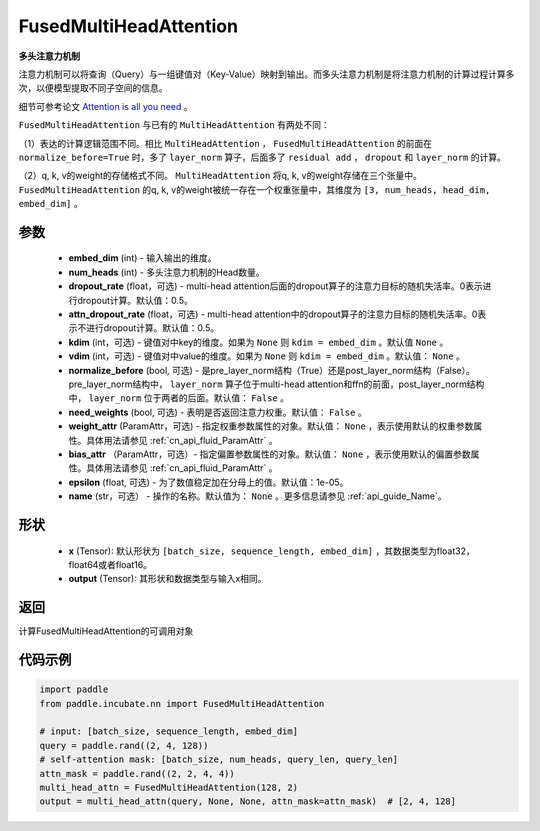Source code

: .. _cn_api_incubate_nn_FusedMultiHeadAttention:

FusedMultiHeadAttention
-------------------------------

.. py:class:: paddle.incubate.nn.FusedMultiHeadAttention(embed_dim, num_heads, dropout_rate=0.5, attn_dropout_rate=0.5, kdim=None, vdim=None, normalize_before=False, need_weights=False, weight_attr=None, bias_attr=None, epsilon=1e-5, name=None)



**多头注意力机制**

注意力机制可以将查询（Query）与一组键值对（Key-Value）映射到输出。而多头注意力机制是将注意力机制的计算过程计算多次，以便模型提取不同子空间的信息。

细节可参考论文 `Attention is all you need <https://arxiv.org/pdf/1706.03762.pdf>`_ 。

``FusedMultiHeadAttention`` 与已有的 ``MultiHeadAttention`` 有两处不同：

（1）表达的计算逻辑范围不同。相比 ``MultiHeadAttention`` ， ``FusedMultiHeadAttention`` 的前面在 ``normalize_before=True`` 时，多了 ``layer_norm`` 算子，后面多了 ``residual add`` ， ``dropout`` 和 ``layer_norm`` 的计算。

（2）q, k, v的weight的存储格式不同。 ``MultiHeadAttention`` 将q, k, v的weight存储在三个张量中。 ``FusedMultiHeadAttention`` 的q, k, v的weight被统一存在一个权重张量中，其维度为 ``[3, num_heads, head_dim, embed_dim]`` 。

参数
:::::::::
    - **embed_dim** (int) - 输入输出的维度。
    - **num_heads** (int) - 多头注意力机制的Head数量。
    - **dropout_rate** (float，可选) - multi-head attention后面的dropout算子的注意力目标的随机失活率。0表示进行dropout计算。默认值：0.5。
    - **attn_dropout_rate** (float，可选) - multi-head attention中的dropout算子的注意力目标的随机失活率。0表示不进行dropout计算。默认值：0.5。
    - **kdim** (int，可选) - 键值对中key的维度。如果为 ``None`` 则 ``kdim = embed_dim`` 。默认值 ``None`` 。
    - **vdim** (int，可选) - 键值对中value的维度。如果为 ``None`` 则 ``kdim = embed_dim`` 。默认值： ``None`` 。
    - **normalize_before** (bool, 可选) - 是pre_layer_norm结构（True）还是post_layer_norm结构（False）。pre_layer_norm结构中， ``layer_norm`` 算子位于multi-head attention和ffn的前面，post_layer_norm结构中， ``layer_norm`` 位于两者的后面。默认值： ``False`` 。
    - **need_weights** (bool, 可选) - 表明是否返回注意力权重。默认值： ``False`` 。
    - **weight_attr** (ParamAttr，可选) - 指定权重参数属性的对象。默认值： ``None`` ，表示使用默认的权重参数属性。具体用法请参见 :ref:`cn_api_fluid_ParamAttr` 。
    - **bias_attr** （ParamAttr，可选）- 指定偏置参数属性的对象。默认值： ``None`` ，表示使用默认的偏置参数属性。具体用法请参见 :ref:`cn_api_fluid_ParamAttr` 。
    - **epsilon** (float, 可选) - 为了数值稳定加在分母上的值。默认值：1e-05。
    - **name** (str，可选） - 操作的名称。默认值为： ``None`` 。更多信息请参见 :ref:`api_guide_Name`。

形状
:::::::::
    - **x** (Tensor): 默认形状为 ``[batch_size, sequence_length, embed_dim]`` ，其数据类型为float32，float64或者float16。
    - **output** (Tensor): 其形状和数据类型与输入x相同。

返回
:::::::::
计算FusedMultiHeadAttention的可调用对象


代码示例
:::::::::

.. code-block:: python

   import paddle
   from paddle.incubate.nn import FusedMultiHeadAttention

   # input: [batch_size, sequence_length, embed_dim]
   query = paddle.rand((2, 4, 128))
   # self-attention mask: [batch_size, num_heads, query_len, query_len]
   attn_mask = paddle.rand((2, 2, 4, 4))
   multi_head_attn = FusedMultiHeadAttention(128, 2)
   output = multi_head_attn(query, None, None, attn_mask=attn_mask)  # [2, 4, 128]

▶ _The task_: Produce a word-for-word copy of the records, omitting all images.

▶ _Solution to this problem_:
Source code

: .. _cn_api_incubate_nn_FusedMultiHeadAttention:

FusedMultiHeadAttention
-------------------------------

.. py:class:: paddle.incubate.nn.FusedMultiHeadAttention(embed_dim, num_heads, dropout_rate=0.5, attn_dropout_rate=0.5, kdim=None, vdim=None, normalize_before=False, need_weights=False, weight_attr=None, bias_attr=None, epsilon=1e-5, name=None)



**多头注意力机制**

注意力机制可以将查询（Query）与一组键值对（Key-Value）映射到输出。而多头注意力机制是将注意力机制的计算过程计算多次，以便模型提取不同子空间的信息。

细节可参考论文 `Attention is all you need <https://arxiv.org/pdf/1706.03762.pdf>`_ 。

``FusedMultiHeadAttention`` 与已有的 ``MultiHeadAttention`` 有两处不同：

（1）表达的计算逻辑范围不同。相比 ``MultiHeadAttention`` ， ``FusedMultiHeadAttention`` 的前面在 ``normalize_before=True`` 时，多了 ``layer_norm`` 算子，后面多了 ``residual add`` ， ``dropout`` 和 ``layer_norm`` 的计算。

（2）q, k, v的weight的存储格式不同。 ``MultiHeadAttention`` 将q, k, v的weight存储在三个张量中。 ``FusedMultiHeadAttention`` 的q, k, v的weight被统一存在一个权重张量中，其维度为 ``[3, num_heads, head_dim, embed_dim]`` 。

参数
:::::::::
    - **embed_dim** (int) - 输入输出的维度。
    - **num_heads** (int) - 多头注意力机制的Head数量。
    - **dropout_rate** (float，可选) - multi-head attention后面的dropout算子的注意力目标的随机失活率。0表示进行dropout计算。默认值：0.5。
    - **attn_dropout_rate** (float，可选) - multi-head attention中的dropout算子的注意力目标的随机失活率。0表示不进行dropout计算。默认值：0.5。
    - **kdim** (int，可选) - 键值对中key的维度。如果为 ``None`` 则 ``kdim = embed_dim`` 。默认值 ``None`` 。
    - **vdim** (int，可选) - 键值对中value的维度。如果为 ``None`` 则 ``kdim = embed_dim`` 。默认值： ``None`` 。
    - **normalize_before** (bool, 可选) - 是pre_layer_norm结构（True）还是post_layer_norm结构（False）。pre_layer_norm结构中， ``layer_norm`` 算子位于multi-head attention和ffn的前面，post_layer_norm结构中， ``layer_norm`` 位于两者的后面。默认值： ``False`` 。
    - **need_weights** (bool, 可选) - 表明是否返回注意力权重。默认值： ``False`` 。
    - **weight_attr** (ParamAttr，可选) - 指定权重参数属性的对象。默认值： ``None`` ，表示使用默认的权重参数属性。具体用法请参见 :ref:`cn_api_fluid_ParamAttr` 。
    - **bias_attr** （ParamAttr，可选）- 指定偏置参数属性的对象。默认值： ``None`` ，表示使用默认的偏置参数属性。具体用法请参见 :ref:`cn_api_fluid_ParamAttr` 。
    - **epsilon** (float, 可选) - 为了数值稳定加在分母上的值。默认值：1e-05。
    - **name** (str，可选） - 操作的名称。默认值为： ``None`` 。更多信息请参见 :ref:`api_guide_Name`。

形状
:::::::::
    - **x** (Tensor): 默认形状为 ``[batch_size, sequence_length, embed_dim]`` ，其数据类型为float32，float64或者float16。
    - **output** (Tensor): 其形状和数据类型与输入x相同。

返回
:::::::::
计算FusedMultiHeadAttention的可调用对象


代码示例
:::::::::

.. code-block:: python

   import paddle
   from paddle.incubate.nn import FusedMultiHeadAttention

   # input: [batch_size, sequence_length, embed_dim]
   query = paddle.rand((2, 4, 128))
   # self-attention mask: [batch_size, num_heads, query_len, query_len]
   attn_mask = paddle.rand((2, 2, 4, 4))
   multi_head_attn = FusedMultiHeadAttention(128, 2)
   output = multi_head_attn(query, None, None, attn_mask=attn_mask)  # [2, 4, 128]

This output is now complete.